PROBLEM STATEMENT: Each line below from the line with "left front paw: (293, 367)" to the line with "right hip: (260, 60)" must be copied exactly, including those two, and no picture may appear in the copy.

[Structured pose outputs]
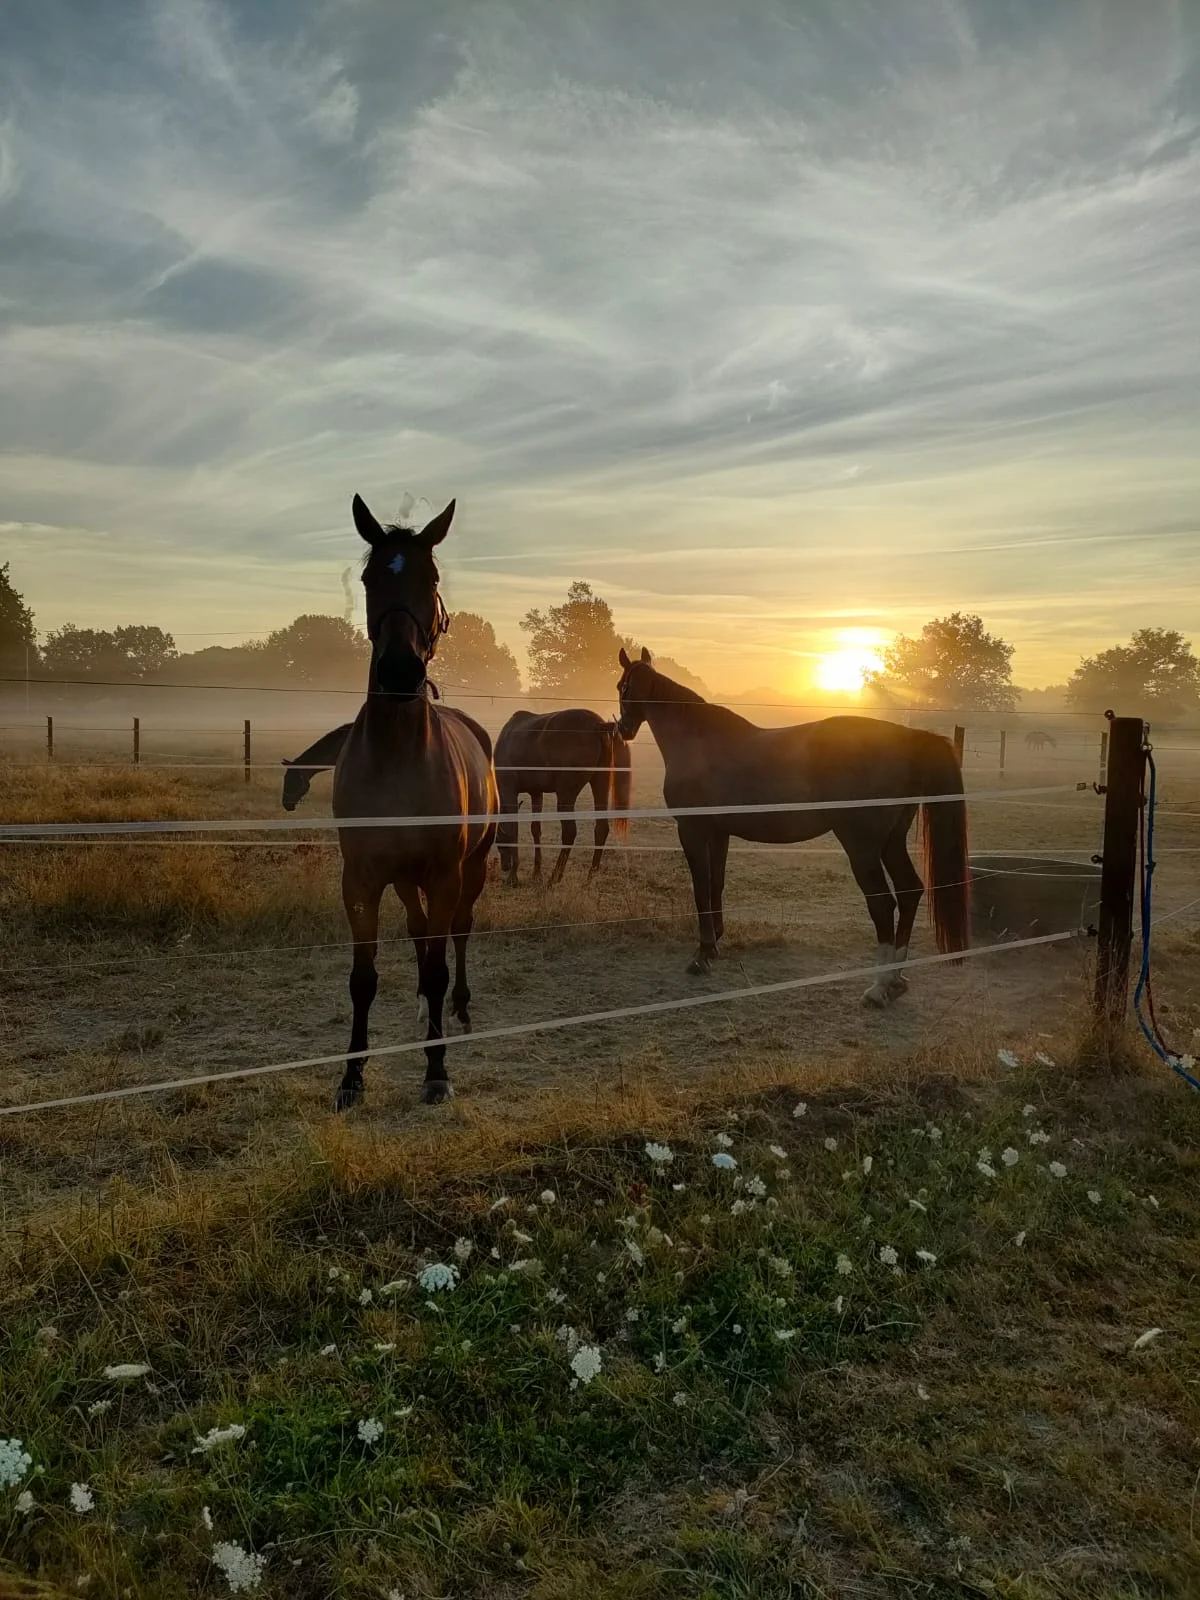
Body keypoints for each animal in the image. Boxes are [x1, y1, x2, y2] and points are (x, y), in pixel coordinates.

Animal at [329, 492, 499, 1107]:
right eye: (370, 576)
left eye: (432, 577)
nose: (401, 671)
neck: (398, 758)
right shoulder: (361, 879)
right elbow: (364, 977)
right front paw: (352, 1076)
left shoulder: (446, 874)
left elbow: (438, 966)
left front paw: (436, 1069)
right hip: (405, 880)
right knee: (423, 932)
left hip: (472, 868)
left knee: (455, 934)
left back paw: (459, 1009)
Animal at [496, 713, 633, 889]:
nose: (505, 866)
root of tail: (599, 725)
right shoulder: (536, 793)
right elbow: (535, 830)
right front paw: (536, 873)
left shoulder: (509, 791)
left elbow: (514, 830)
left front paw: (513, 877)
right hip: (600, 783)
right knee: (601, 829)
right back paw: (590, 878)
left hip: (565, 796)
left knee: (569, 832)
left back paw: (555, 877)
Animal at [614, 646, 972, 998]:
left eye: (622, 687)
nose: (623, 730)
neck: (699, 743)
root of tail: (908, 737)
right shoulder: (718, 833)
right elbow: (716, 884)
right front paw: (714, 945)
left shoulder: (691, 830)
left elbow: (701, 888)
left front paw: (701, 956)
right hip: (891, 843)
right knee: (910, 891)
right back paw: (896, 979)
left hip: (863, 849)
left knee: (883, 905)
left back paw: (879, 987)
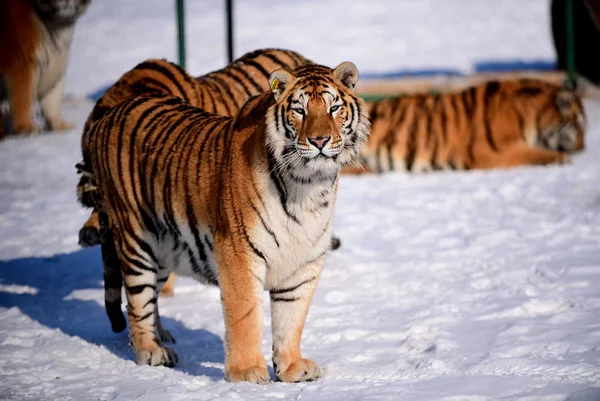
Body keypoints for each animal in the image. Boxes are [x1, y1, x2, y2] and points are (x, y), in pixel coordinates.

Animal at [0, 0, 90, 135]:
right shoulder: (23, 64)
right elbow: (23, 97)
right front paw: (25, 127)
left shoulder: (55, 67)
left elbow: (52, 99)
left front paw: (61, 126)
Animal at [83, 62, 370, 382]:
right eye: (300, 110)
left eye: (334, 108)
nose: (319, 141)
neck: (307, 185)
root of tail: (108, 116)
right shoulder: (238, 251)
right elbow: (245, 315)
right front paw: (246, 373)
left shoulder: (303, 261)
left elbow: (291, 318)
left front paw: (293, 367)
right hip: (136, 238)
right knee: (137, 301)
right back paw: (152, 351)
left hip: (164, 246)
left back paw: (163, 336)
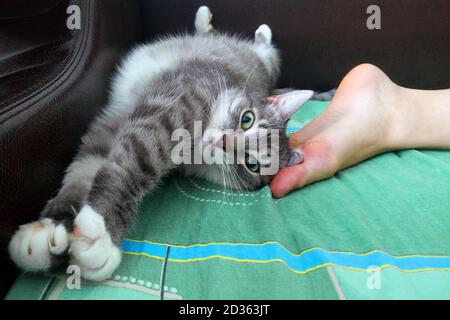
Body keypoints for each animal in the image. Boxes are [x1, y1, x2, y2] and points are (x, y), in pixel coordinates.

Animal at [8, 6, 314, 282]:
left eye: (251, 165)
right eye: (247, 119)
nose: (224, 141)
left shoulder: (130, 127)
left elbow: (105, 166)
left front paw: (99, 233)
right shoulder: (170, 106)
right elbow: (95, 170)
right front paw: (55, 230)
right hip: (260, 60)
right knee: (254, 43)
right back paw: (217, 21)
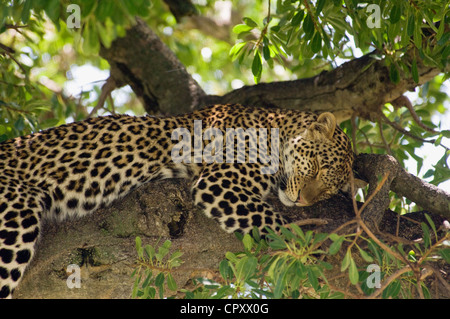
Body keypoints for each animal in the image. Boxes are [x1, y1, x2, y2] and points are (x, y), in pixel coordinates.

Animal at [0, 104, 358, 298]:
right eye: (319, 166)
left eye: (327, 191)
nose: (302, 201)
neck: (276, 125)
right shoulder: (221, 182)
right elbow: (276, 225)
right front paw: (316, 261)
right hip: (15, 216)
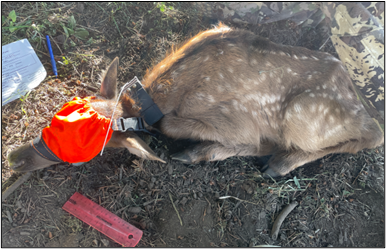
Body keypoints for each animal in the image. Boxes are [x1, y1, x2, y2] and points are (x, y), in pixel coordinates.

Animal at [8, 22, 382, 176]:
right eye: (57, 115)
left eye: (79, 151)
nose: (13, 158)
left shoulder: (238, 123)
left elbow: (175, 128)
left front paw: (197, 151)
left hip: (303, 114)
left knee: (370, 135)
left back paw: (279, 162)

RESPONSE TO THIS EXERCISE:
left front paw: (293, 367)
right hip: (136, 238)
right knee: (137, 301)
right back paw: (152, 351)
left hip: (164, 246)
left back paw: (163, 336)
Body keypoints for each animal in the image. Boxes are [x1, y1, x2, y2] and points are (x, y), in pixel coordinates.

Animal at [8, 6, 314, 282]:
left eye: (251, 165)
right eye: (247, 119)
nose: (224, 141)
left shoulder: (130, 127)
left elbow: (105, 166)
left front paw: (99, 233)
right shoulder: (170, 106)
right elbow: (95, 170)
right front paw: (55, 230)
right hip: (260, 60)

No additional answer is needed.